Remember how important it is to keep laughing, to take care of yourself too. And if you have a friend who is a caretaker for a family member, please take time to give her a little time off so she can go do something for herself. Your friend may not be able to afford to hire someone to give her time off. I can't until his disability starts in June. So be a real friend and give your friend a few hours out of the house to take are of herself. You have no idea how she'll appreciate you for it.

Saturday, February 4, 2012

WE CAN GET THROUGH THIS IF WE REMEMBER TO KEEP LAUGHING

It's been two years since Alan lost that first job. He doesn't believe anything is wrong. Most of the time he can't remember anything for even a couple of minutes. I guess he doesn't remember that he's not remembering.  Most of the time I feel like I jumped down the rabbit hole and landed in wonderland.

One of the things that happened back before we knew anything was wrong: He was telling some wild story that had supposedly happened to him. I couldn't believe what I was hearing. This was one of the things that had happened to ME on one private investigation case I was working on. I thought he was just lying through his teeth and I called him on it in front of the people. I realize now he was already losing touch with reality.

If you are taking someone to be tested for any kind of dementia, WARNING….they'll get to the doctor and lie through their teeth to prove nothing is wrong or if they don't remember something, they'll just make up a story. Some of them are good enough to fool the doctor. You must let the doctor know what's happening so he/she can see through the smoke screen.


He was afraid of being diagnosed with either Parkinsons Disease or Alzheimers, since several in his family had died from both diseases. So before we went to the first doctor, he asked me a question he had already asked several times that day. What day is this? What year is this? He completely fooled that young doctor.

When we went to the free clinic, he tried the same thing. This time I ignored the questions. When we were waiting to go into the doctor, he picked up a Newsweek that had a huge picture of Michelle Obama on the front.

When the doctor asked him what day it was, he quickly tried to glance at his watch. The doctor and I both reacted at the same time to cover Alan's watch. He gave the wrong answer having no idea what day it was. What year is it? Uh…2009. Who is the president? Uh…Nixon…but I know who his wife is. It's Michelle Obama.
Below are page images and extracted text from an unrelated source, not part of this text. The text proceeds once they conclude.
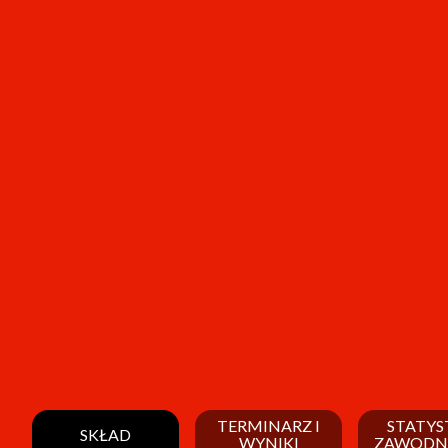
TERMINARZ I
STATYS
SKŁAD
WYNIKI
ZAWODN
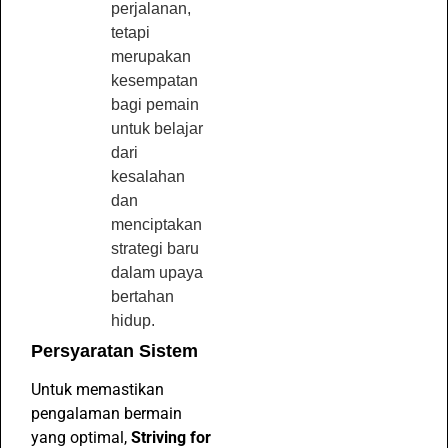
perjalanan,
tetapi
merupakan
kesempatan
bagi pemain
untuk belajar
dari
kesalahan
dan
menciptakan
strategi baru
dalam upaya
bertahan
hidup.
Persyaratan Sistem
Untuk memastikan
pengalaman bermain
yang optimal,
Striving for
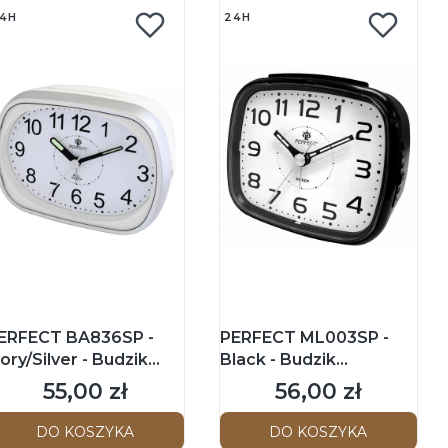
4H
24H
ERFECT BA836SP -
PERFECT ML003SP -
vory/Silver - Budzik
Black - Budzik
skazówkowy
wskazówkowy
55,00 zł
56,00 zł
Cena
Cena
DO KOSZYKA
DO KOSZYKA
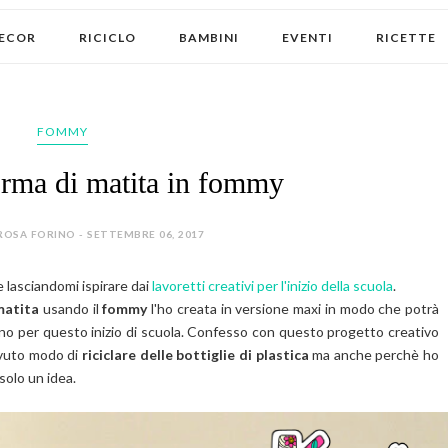
ECOR
RICICLO
BAMBINI
EVENTI
RICETTE
FOMMY
orma di matita in fommy
ROSA FORINO - SETTEMBRE 06, 2017
e lasciandomi ispirare dai
lavoretti creativi per l'inizio della scuola
.
matita
usando il
fommy
l'ho creata in versione maxi in modo
che potrà
vono per questo inizio di scuola. Confesso con questo progetto creativo
avuto modo di
riciclare delle bottiglie di plastica
ma anche perchè ho
 solo un idea.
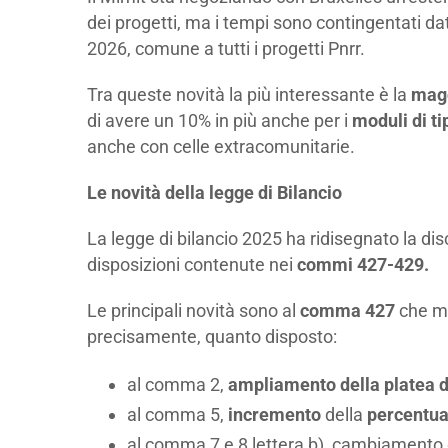
dei progetti, ma i tempi sono contingentati da
2026, comune a tutti i progetti Pnrr.
Tra queste novità la più interessante è la
mag
di avere un 10% in più anche per i
moduli di ti
anche con celle extracomunitarie.
Le novità della legge di Bilancio
La legge di bilancio 2025 ha ridisegnato la dis
disposizioni contenute nei
commi 427-429.
Le principali novità sono al
comma 427
che mo
precisamente, quanto disposto:
al comma 2,
ampliamento della platea 
al comma 5,
incremento
della
percentua
al comma 7 e 8 lettera b), cambiamento d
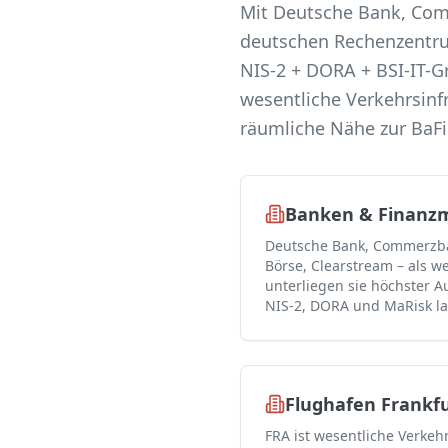
Mit Deutsche Bank, Com
deutschen Rechenzentrums
NIS-2 + DORA + BSI-IT-G
wesentliche Verkehrsinf
räumliche Nähe zur BaF
Banken & Finanzm
Deutsche Bank, Commerzba
Börse, Clearstream – als w
unterliegen sie höchster A
NIS-2, DORA und MaRisk lau
Flughafen Frankfu
FRA ist wesentliche Verkehr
He couldn't repeat a list of things back to the doctor, couldn't name 5 wild animals, etc. But he could still play the piano like a pro. That was something he had started studying at age 5, so it was still in his memory.

This was the doctor who thought it was frontal lobe dementia but just wasn't sure.
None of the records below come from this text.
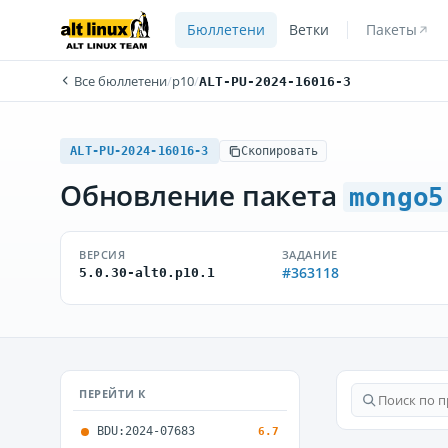
Бюллетени
Ветки
Пакеты
Все бюллетени
/
p10
/
ALT-PU-2024-16016-3
ALT-PU-2024-16016-3
Скопировать
Обновление пакета
mongo5
ВЕРСИЯ
ЗАДАНИЕ
#363118
5.0.30-alt0.p10.1
ПЕРЕЙТИ К
BDU:2024-07683
6.7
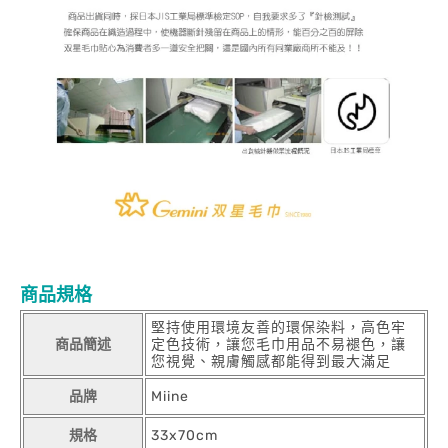
商品規格
堅持使用環境友善的環保染料，高色牢
商品簡述
定色技術，讓您毛巾用品不易褪色，讓
您視覺、親膚觸感都能得到最大滿足
品牌
Miine
規格
33x70cm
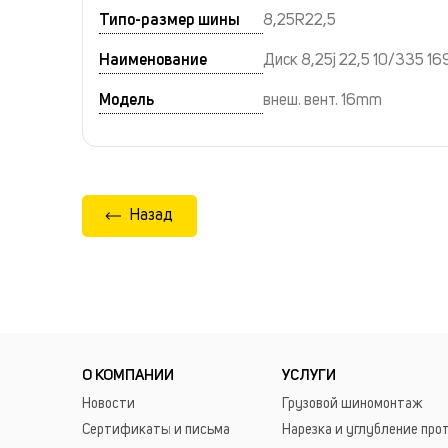
Типо-размер шины
8,25R22,5
Наименование
Диск 8,25j 22,5 10/335 16
Модель
внеш. вент. 16mm
Назад
О КОМПАНИИ
УСЛУГИ
Новости
Грузовой шиномонтаж
Сертификаты и письма
Нарезка и углубление про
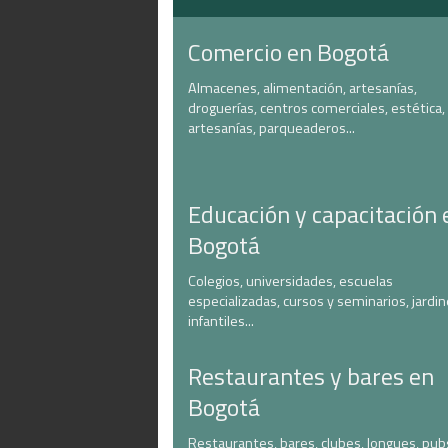
Comercio en Bogotá
Almacenes, alimentación, artesanías,
droguerías, centros comerciales, estética,
artesanías, parqueaderos...
Educación y capacitación 
Bogotá
Colegios, universidades, escuelas
especializadas, cursos y seminarios, jardi
infantiles...
Restaurantes y bares en
Bogotá
Restaurantes, bares, clubes, longues, pub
When we got back out to the car, Alan was a happy camper. He hadn't heard Parkinson's or Alzheimers, the two things he feared. Frontal lobe dementia meant nothing to him so he was happy.
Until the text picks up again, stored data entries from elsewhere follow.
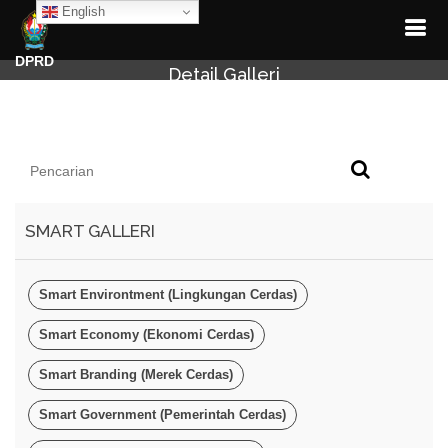
English
DPRD
Detail Galleri
SMART GALLERI
Smart Environtment (Lingkungan Cerdas)
Smart Economy (Ekonomi Cerdas)
Smart Branding (Merek Cerdas)
Smart Government (Pemerintah Cerdas)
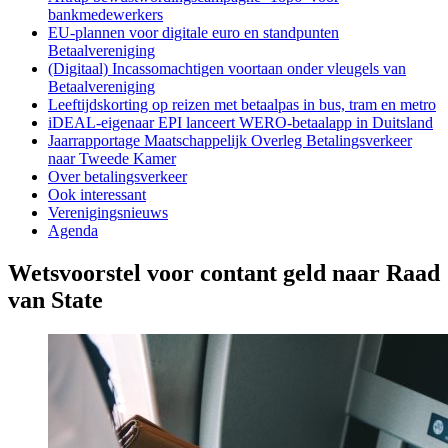
bankmedewerkers
EU-plannen voor digitale euro en standpunten
Betaalvereniging
(Digitaal) Incassomachtigen voortaan onder vleugels van
Betaalvereniging
Leeftijdskorting op reizen met betaalpas in bus, tram en metro
iDEAL-eigenaar EPI lanceert WERO-betaalapp in Duitsland
Jaarrapportage Maatschappelijk Overleg Betalingsverkeer
naar Tweede Kamer
Over betalingsverkeer
Ook interessant
Verenigingsnieuws
Agenda
Wetsvoorstel voor contant geld naar Raad
van State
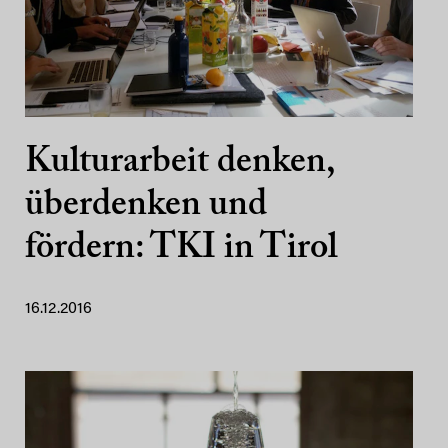
Kulturarbeit denken,
überdenken und
fördern: TKI in Tirol
16.12.2016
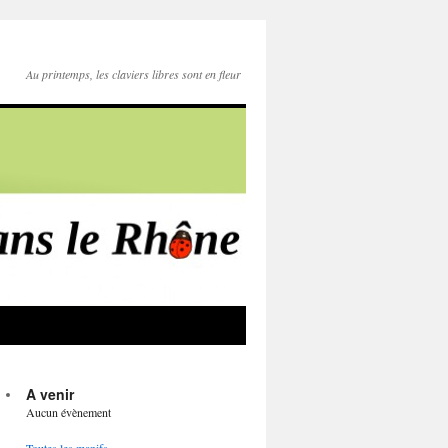
Au printemps, les claviers libres sont en fleur
A venir
Aucun évènement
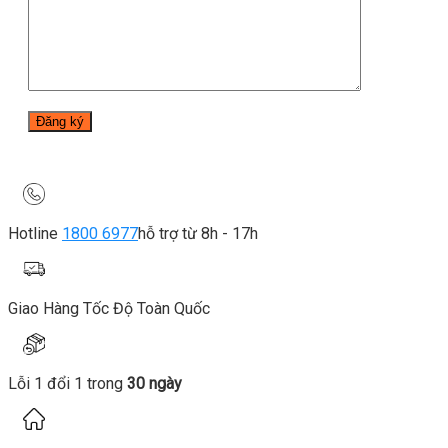
Hotline
1800 6977
hỗ trợ từ 8h - 17h
Giao Hàng Tốc Độ Toàn Quốc
Lỗi 1 đổi 1 trong
30 ngày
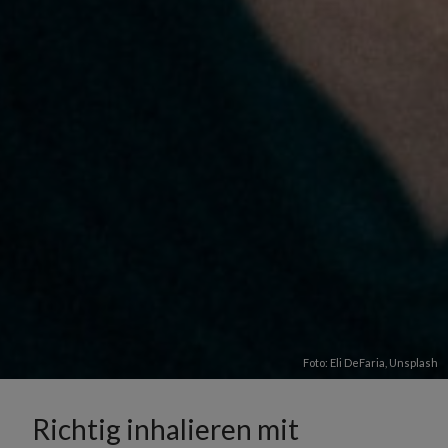
Foto:
Eli DeFaria
,
Unsplash
Richtig inhalieren mit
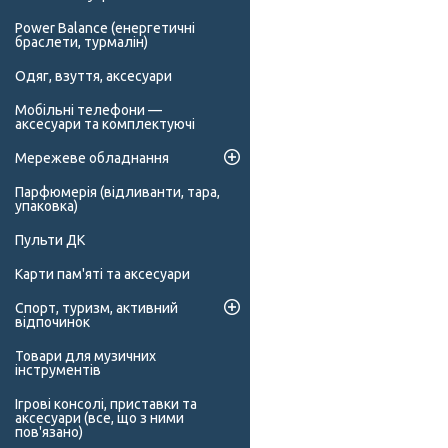
Power Balance (енергетичні
браслети, турмалін)
Одяг, взуття, аксесуари
Мобільні телефони —
аксесуари та комплектуючі
Мережеве обладнання
Парфюмерія (відливанти, тара,
упаковка)
Пульти ДК
Карти пам'яті та аксесуари
Спорт, туризм, активний
відпочинок
Товари для музичних
інструментів
Ігрові консолі, приставки та
аксесуари (все, що з ними
пов'язано)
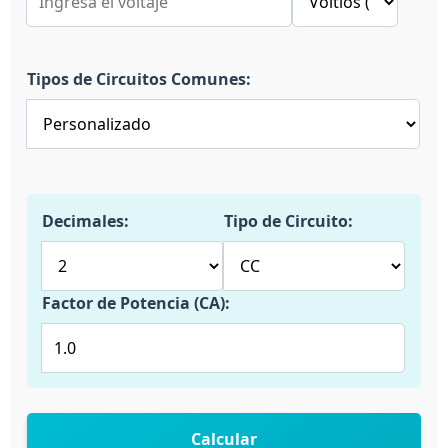
Tipos de Circuitos Comunes:
Decimales:
Tipo de Circuito:
Factor de Potencia (CA):
Calcular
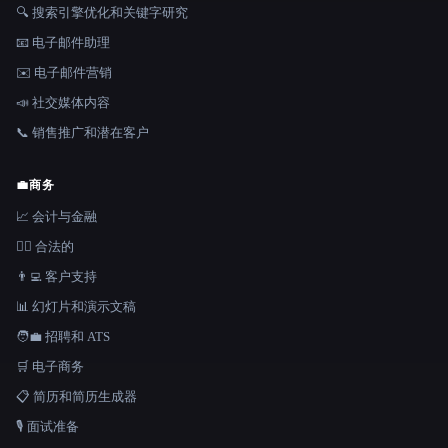
🔍 搜索引擎优化和关键字研究
📧 电子邮件助理
✉️ 电子邮件营销
📣 社交媒体内容
📞 销售推广和潜在客户
💼
商务
📈 会计与金融
👩‍⚖️ 合法的
👨‍💻 客户支持
📊 幻灯片和演示文稿
🧑‍💼 招聘和 ATS
🛒 电子商务
📋 简历和简历生成器
🎙️ 面试准备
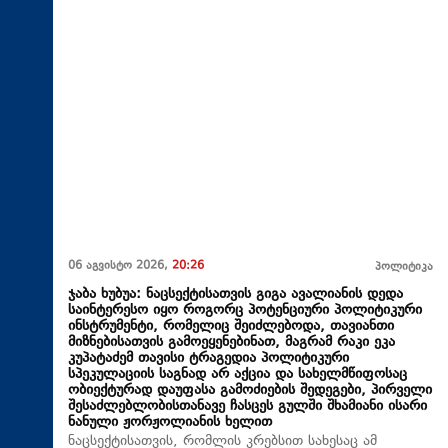
06 აგვისტო 2026,
20:26
პოლიტიკა
ჯაბა ხუბუა: ნაცსექტისათვის გიგა ავალიანის დედა
საინტერესო იყო როგორც პოტენციური პოლიტიკური
ინსტრუმენტი, რომელიც შეიძლებოდა, თავიანთი
მიზნებისათვის გამოეყენებინათ, მაგრამ რაკი ეკა
კუპატაძემ თავისი ტრაგედია პოლიტიკური
სპეკულაციის საგნად არ აქცია და სახელმწიფოსაც
ობიექტურად დაუფასა გამოძიების შედეგები, პირველი
შესაძლებლობისთანავე ჩასცეს გულში შხამიანი ისარი
ნანული ჟორჟოლიანის ხელით
ნაცსექტისათვის, რომლის კრებსით სახესაც ამ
Sometimes he would have two or three good days where everything seemed normal. It concerned me…was he just making this whole thing up? Then it seemed he would take a nose dive. I didn't know, at that time, this was a sign of mid-critical alzheimers.

So it shouldn't have surprised me when the diagnosis came back frontaltemporal complicated alzheimers.

At the memory clinic, the doctor came in to give me the diagnosis while another doctor finished "testing" Alan to keep him busy. I was horrified at the diagnosis, didn't know what I was going to do, but didn't want to start crying and alarm Alan when we got in the car to go home. I felt like I had a lead ball laying in the bottom of my stomach. I remembered what the Bible says "Do unto others as YOU would have THEM do unto you."

Alan looked at me, with a smug smile, and said, "I passed the test!" I started rolling with laughter. Then it hit me, "Alan we can get through this just fine if we remember to keep laughing."